A client with pulmonary tuberculosis (TB) is on airborne isolation precautions. Which item(s) is essential for the nurse to wear? A. Gloves only B. Fluid shield mask C. Gown, mask, and gloves D. High-efficiency particulate air (HEPA) filter mask
D. High-efficiency particulate air (HEPA) filter mask Rationale:The hospitalized client with TB is placed on airborne isolation. A HEPA filter mask must be worn whenever the nurse enters the client's room because these masks can remove almost 100% of the small TB particles. This mask must fit snugly around the nose and mouth. Option 1 is an incorrect option; although gloves may be needed, the nurse must wear a HEPA mask. Option 2 is incorrect. The mask must be a HEPA mask. Option 3 is an incorrect choice. The mask must be a HEPA mask, and there is no need for gown and gloves unless a wound, body fluid, or blood is involved.
A client with a gastric ulcer is scheduled for surgery. The client cannot sign the operative consent form because of sedation from opioid analgesics that have been administered. The nurse would take which most appropriate action in the care of this client? A. Obtain a court order for the surgery. B. Have the charge nurse sign the informed consent immediately. C. Send the client to surgery without the consent form being signed. D. Obtain a telephone consent from a family member, following agency policy.

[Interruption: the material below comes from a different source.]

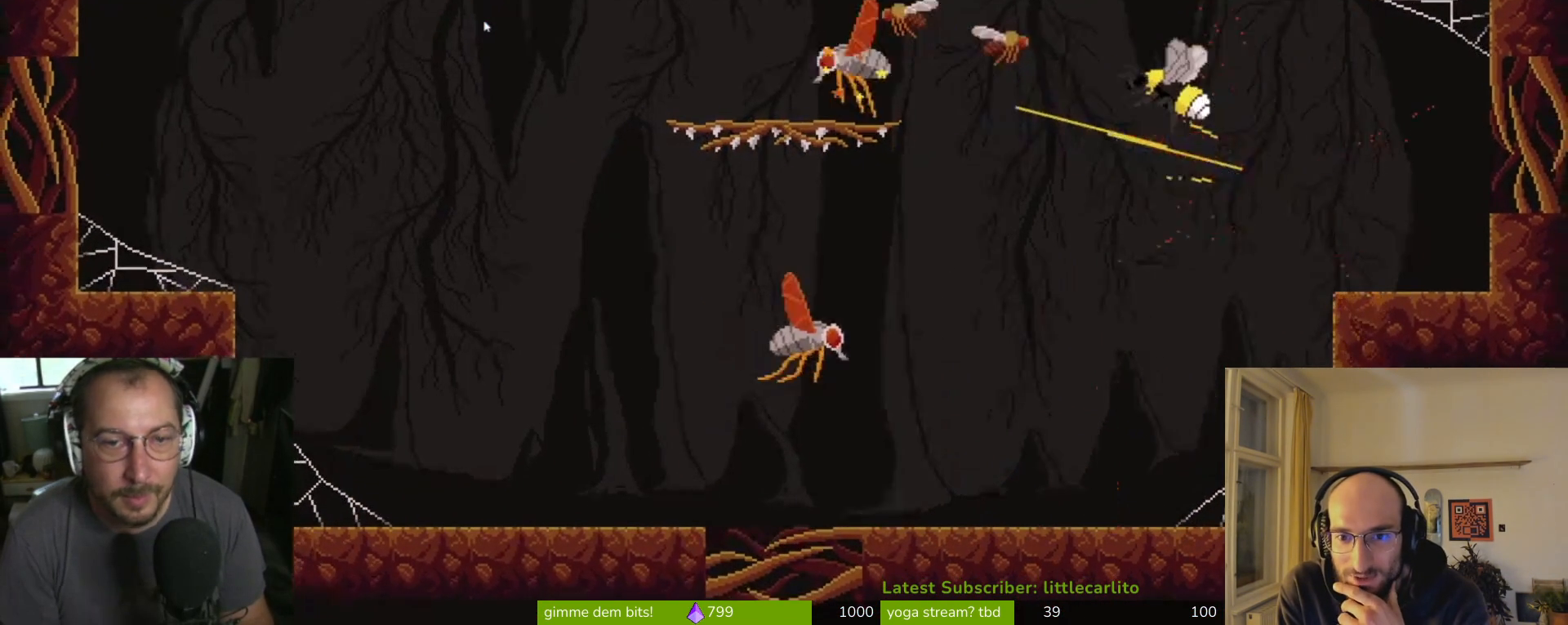
{"buttons": ["CROSS", "R1"], "left_stick": "up-left", "right_stick": "center", "events": [[200, "CIRCLE", "up"], [200, "CROSS", "up"], [300, "CROSS", "down"], [467, "R1", "down"]]}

D. Obtain a telephone consent from a family member, following agency policy. Rationale:Every effort would be made to obtain permission from a responsible family member to perform surgery if the client is unable to sign the consent form. A telephone consent must be witnessed by two persons who hear the family member's oral consent. The two witnesses then sign the consent with the name of the family member, noting that an oral consent was obtained. Consent is not informed if it is obtained from a client who is confused, unconscious, mentally incompetent, or under the influence of sedatives. In an emergency, a client may be unable to sign and family members may not be available. In this situation, a primary health care provider is permitted legally to perform surgery without consent, but the data in the question do not indicate an emergency. Options 1, 2, and 3 are inappropriate in this situation. Also, agency policies regarding informed consent would always be followed.

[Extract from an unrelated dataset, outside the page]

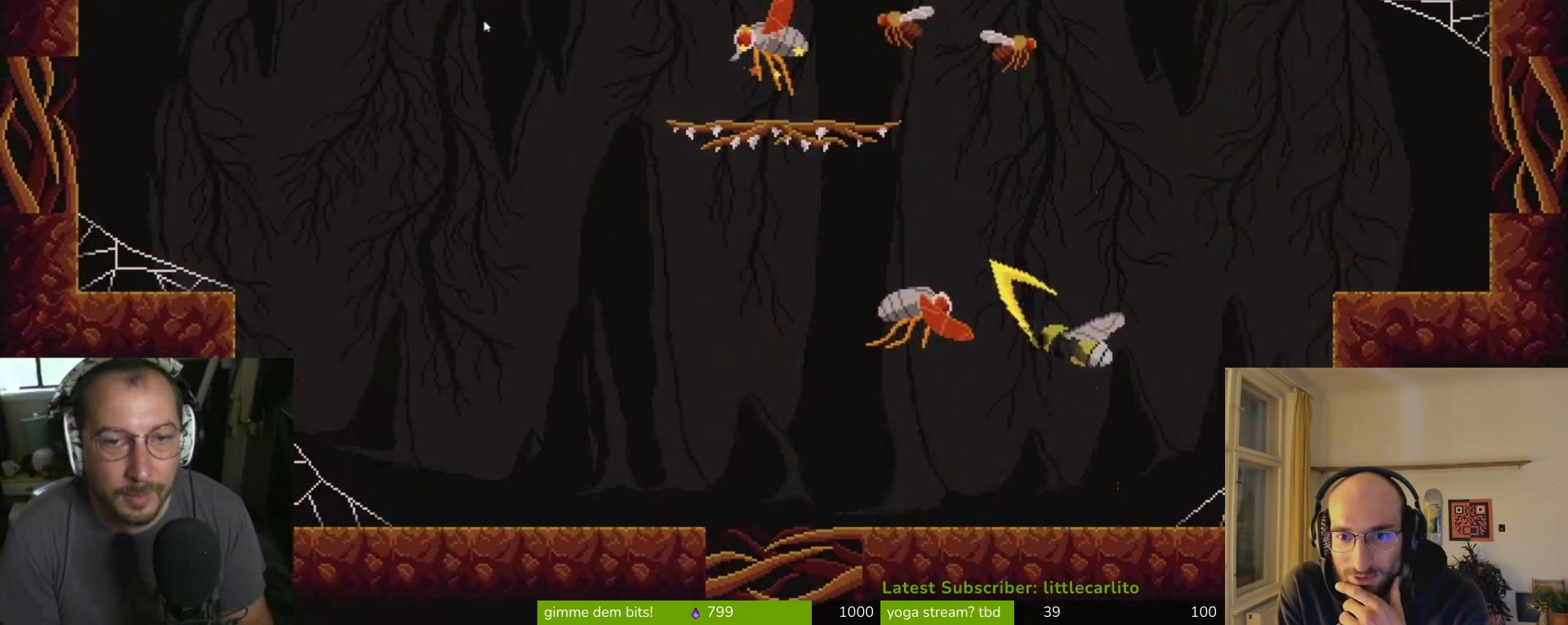
{"buttons": [], "left_stick": "up", "right_stick": "center", "events": [[167, "CROSS", "up"], [167, "R1", "up"], [267, "CIRCLE", "down"], [400, "left_stick", "up"], [467, "CIRCLE", "up"]]}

The nurse is conducting preoperative teaching with a client about the use of an incentive spirometer. The nurse would include which piece of information in discussions with the client? A. Inhale as rapidly as possible. B. Keep a loose seal between the lips and the mouthpiece. C. After maximum inspiration, hold the breath for 15 seconds and exhale. D.The best results are achieved when sitting up or with the head of the bed elevated to 45 to 90 degrees
D.The best results are achieved when sitting up or with the head of the bed elevated to 45 to 90 degrees Rationale:For optimal lung expansion with the incentive spirometer, the client would assume the semi-Fowler's or high-Fowler's position. Clients who are obese need to be taught to use the reverse Trendelenburg or side-lying position because they are able to move their diaphragm better in these positions. The mouthpiece would be covered completely and tightly while the client inhales slowly, with a constant flow through the unit. The breath needs to be held for 5 seconds before exhaling slowly.